> INSTRUCTIONS FOR THE TASK: Report how many lines in the material below contain the word "Hastalıkları", matching case exactly. Give only the number.
--
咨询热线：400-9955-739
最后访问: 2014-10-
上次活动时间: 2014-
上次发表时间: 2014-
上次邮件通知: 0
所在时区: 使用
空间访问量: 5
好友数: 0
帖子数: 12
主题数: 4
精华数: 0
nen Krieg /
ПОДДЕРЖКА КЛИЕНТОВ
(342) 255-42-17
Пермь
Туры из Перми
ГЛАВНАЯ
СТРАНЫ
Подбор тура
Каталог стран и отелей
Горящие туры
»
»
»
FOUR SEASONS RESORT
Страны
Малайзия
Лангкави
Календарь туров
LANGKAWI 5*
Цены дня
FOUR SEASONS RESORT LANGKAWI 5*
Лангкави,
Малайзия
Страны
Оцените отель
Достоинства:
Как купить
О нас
--
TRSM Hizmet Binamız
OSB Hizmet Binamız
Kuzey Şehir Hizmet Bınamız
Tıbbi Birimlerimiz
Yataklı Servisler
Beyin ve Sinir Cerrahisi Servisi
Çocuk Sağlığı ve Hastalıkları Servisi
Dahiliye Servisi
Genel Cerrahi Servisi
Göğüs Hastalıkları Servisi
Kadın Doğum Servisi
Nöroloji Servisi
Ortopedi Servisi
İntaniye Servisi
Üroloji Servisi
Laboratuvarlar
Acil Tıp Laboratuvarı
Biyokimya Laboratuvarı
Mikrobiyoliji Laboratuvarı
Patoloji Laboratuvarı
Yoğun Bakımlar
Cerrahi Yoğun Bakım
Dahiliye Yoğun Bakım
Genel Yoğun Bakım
--
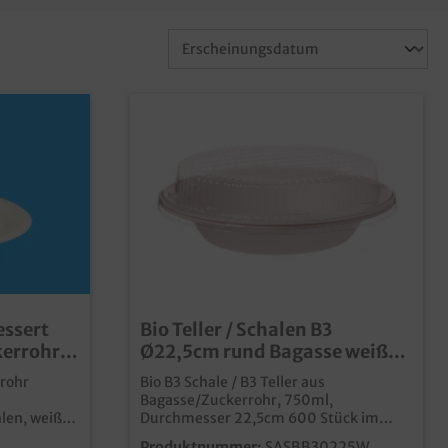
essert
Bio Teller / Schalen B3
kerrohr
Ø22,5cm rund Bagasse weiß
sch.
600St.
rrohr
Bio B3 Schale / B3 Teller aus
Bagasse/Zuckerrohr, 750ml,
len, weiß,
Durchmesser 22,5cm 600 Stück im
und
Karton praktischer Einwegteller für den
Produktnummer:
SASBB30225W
--
> TASK RESPONSE: 2